Disney has previously expressed interest in working with DirecTV to create themed packages that include kids and family entertainment, local channels and sports.

“Disney’s open talk about smaller packages is a significant strategic turning point and likely indicative of where the industry ultimately heads,” Rich Greenfield, media analyst at Lightshed Partners, wrote in the report.

But the two companies have spent days haggling over penetration rates. Negotiators have spent hours trading proposals since the blackout began, despite public exchanges of sarcasm.

Outages have become increasingly common as the industry’s economy erodes. Last year, Disney channels disappeared for nearly 12 days on Charter Communications’ Spectrum service during a similar fight over fees and the flexibility to offer Disney’s streaming services to its customers at no extra charge.

Charter, DirecTV and other distribution executives are chafing at Disney’s efforts to bypass distributors and offer its programming directly to consumers. Disney plans to introduce ESPN as a streaming service next year.

The Burbank giant teamed up with Warner Bros. Discovery and Fox Corp. this year to offer a $43-a-month sports channel bundle called Venu. But a federal judge last month issued a temporary injunction, torpedoing Venu’s fall launch on antitrust grounds.

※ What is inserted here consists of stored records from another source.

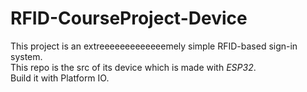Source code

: # RFID-CourseProject-Device
This project is an extreeeeeeeeeeeeemely simple RFID-based sign-in system.  
This repo is the src of its device which is made with *ESP32*.  
Build it with Platform IO.  
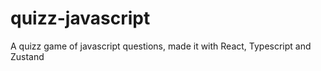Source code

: # quizz-javascript
A quizz game of javascript questions, made it with React, Typescript and Zustand
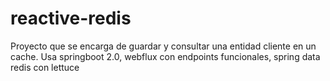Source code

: # reactive-redis
Proyecto que se encarga de guardar y consultar una entidad cliente en un cache. Usa springboot 2.0, webflux con endpoints funcionales, spring data redis con lettuce
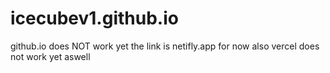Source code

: # icecubev1.github.io
github.io does NOT work yet the link is netifly.app for now
also vercel does not work yet aswell
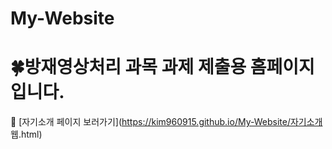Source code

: # My-Website
# 🍀방재영상처리 과목 과제 제출용 홈페이지 입니다.
🔗 [자기소개 페이지 보러가기](https://kim960915.github.io/My-Website/자기소개 웹.html)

Distributors perceive such services as a direct threat to their business.

DirecTV Chief Content Officer Rob Thun also said Disney’s general counsel has asked DirecTV to waive any legal claims against Disney alleging antitrust conduct as part of any distribution deal. That has also become a sticking point during negotiations.

Last weekend, DirecTV filed a complaint with the Federal Communications Commission, alleging that Disney did not negotiate in good faith and its tactics were anticompetitive.